Am Montagmittag wusste Schweinsteiger noch nicht, dass da schon die Abreise Ballacks bevorstand. Nachdem dieser in Kapstadt zum Team gestoßen war und auch beim Spiel gegen Argentinien auf der Tribüne gesessen hatte, trat er am Nachmittag die Heimreise nach Deutschland an. Über den DFB ließ er mitteilen, dass seine Reha-Maßnahmen nach seiner Verletzung hierfür der Grund seien: "Da mein Heilungsverlauf glänzend verläuft und schneller vorangeht als geplant, sind für mich hier aber die Bedingungen für meine Behandlung nicht mehr optimal. Der Fokus der medizinischen Abteilung des DFB liegt derzeit ganz klar auf dem Team, dafür haben Ärzte und Physiotherapeuten in den vergangenen Tagen fast rund um die Uhr gearbeitet. Zudem stehen jetzt zwei Reisen in sehr kurzem Zeitraum an. Für mich war es wichtig, die Mannschaft zu sehen. Ich muss aber jetzt auch an mich und meinen neuen Verein Bayer Leverkusen denken und den nächsten Schritt machen und schnell wieder fit werden."

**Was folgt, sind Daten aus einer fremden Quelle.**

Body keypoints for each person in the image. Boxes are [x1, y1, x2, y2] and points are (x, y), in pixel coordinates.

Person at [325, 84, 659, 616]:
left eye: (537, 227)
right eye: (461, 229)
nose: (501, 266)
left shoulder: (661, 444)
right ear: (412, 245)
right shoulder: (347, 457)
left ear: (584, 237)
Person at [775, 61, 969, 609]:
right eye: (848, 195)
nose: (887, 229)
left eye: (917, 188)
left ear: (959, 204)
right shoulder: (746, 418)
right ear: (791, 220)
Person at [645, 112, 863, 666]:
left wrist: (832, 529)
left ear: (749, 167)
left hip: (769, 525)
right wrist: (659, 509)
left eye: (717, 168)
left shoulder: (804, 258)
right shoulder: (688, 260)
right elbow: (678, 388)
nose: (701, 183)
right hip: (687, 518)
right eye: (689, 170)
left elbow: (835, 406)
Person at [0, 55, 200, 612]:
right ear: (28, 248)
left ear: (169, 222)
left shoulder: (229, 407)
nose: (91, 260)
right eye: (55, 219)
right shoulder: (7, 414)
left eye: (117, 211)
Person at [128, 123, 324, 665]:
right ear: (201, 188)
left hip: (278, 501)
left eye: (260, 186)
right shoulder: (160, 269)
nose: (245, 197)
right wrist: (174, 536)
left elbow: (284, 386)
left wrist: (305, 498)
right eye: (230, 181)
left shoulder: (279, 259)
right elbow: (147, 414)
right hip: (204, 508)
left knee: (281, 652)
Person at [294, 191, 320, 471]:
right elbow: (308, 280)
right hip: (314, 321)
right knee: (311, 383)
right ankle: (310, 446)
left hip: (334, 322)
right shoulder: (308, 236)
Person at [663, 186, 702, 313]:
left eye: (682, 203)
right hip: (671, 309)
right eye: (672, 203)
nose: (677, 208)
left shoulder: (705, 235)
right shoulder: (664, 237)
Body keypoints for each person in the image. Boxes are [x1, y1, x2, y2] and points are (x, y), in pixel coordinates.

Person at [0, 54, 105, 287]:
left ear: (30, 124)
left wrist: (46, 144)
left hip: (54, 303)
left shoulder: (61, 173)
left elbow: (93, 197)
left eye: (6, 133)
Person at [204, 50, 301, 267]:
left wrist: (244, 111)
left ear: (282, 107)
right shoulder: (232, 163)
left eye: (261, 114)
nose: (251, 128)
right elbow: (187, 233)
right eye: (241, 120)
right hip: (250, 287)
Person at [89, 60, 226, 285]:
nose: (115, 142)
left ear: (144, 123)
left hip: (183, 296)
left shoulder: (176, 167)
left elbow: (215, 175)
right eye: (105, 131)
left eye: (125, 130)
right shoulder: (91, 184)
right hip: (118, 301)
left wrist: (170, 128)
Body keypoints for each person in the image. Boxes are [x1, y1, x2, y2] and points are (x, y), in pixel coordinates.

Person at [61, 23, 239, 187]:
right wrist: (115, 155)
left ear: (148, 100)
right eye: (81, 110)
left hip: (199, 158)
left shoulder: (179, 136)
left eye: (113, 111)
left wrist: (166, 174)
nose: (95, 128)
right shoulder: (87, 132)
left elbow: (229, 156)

Vielleicht wird sich Ballack nun aber fragen, ob es richtig war, überhaupt nach Südafrika zu reizen. Sein Aufenthalt beim DFB, womit er auch das Signal setzte, weiter uneingeschränkt beim Team bleiben zu wollen, reizte Lahm womöglich nun zum "Aufstand". Als er während des Argentinien-Spiels in Großaufnahme im Fernsehen gezeigt wurde, bekam die deutsche Nation zugleich ein Verlierer-Gesicht zu sehen, was die Diskussionen um seine Zukunft wieder neu entfachte. Die öffentliche Meinung ist längst gespalten in der Personalie Ballack. Mit dem früheren Nationalspieler Bernd Schuster positionierte sich ein weiterer Experte gegen eine Rückkehr: "Ballacks Verletzung ist ein Glücksfall für den deutschen Fußball."

Und was sagt Lahm dazu? "Das wird die Entscheidung des Bundestrainers sein. Platz ist immer da. Michael ist ein guter Spieler. Alles andere wird man nach der WM sehen", sagte der Rebell höflich und fügte hinzu: "Es steht mir nicht zu, dass ich bei dieser Frage Ja oder Nein sage."

Löw, sollte er denn Trainer bleiben, muss sich aber nicht nur fragen, ob die Balance mit Ballack außerhalb des Platzes in Gefahr geriete, sondern auch auf dem Rasen. Schließlich ist es offensichtlich, dass die Mannschaft ohne Ballack auf hinreißende Art und Weise bei dieser WM-Endrunde zu einem schnellen Offensivfußball in der Lage ist und jedes gute Spiel weniger Argumente liefert, einen Spieler für Rückkehrer Ballack zu opfern.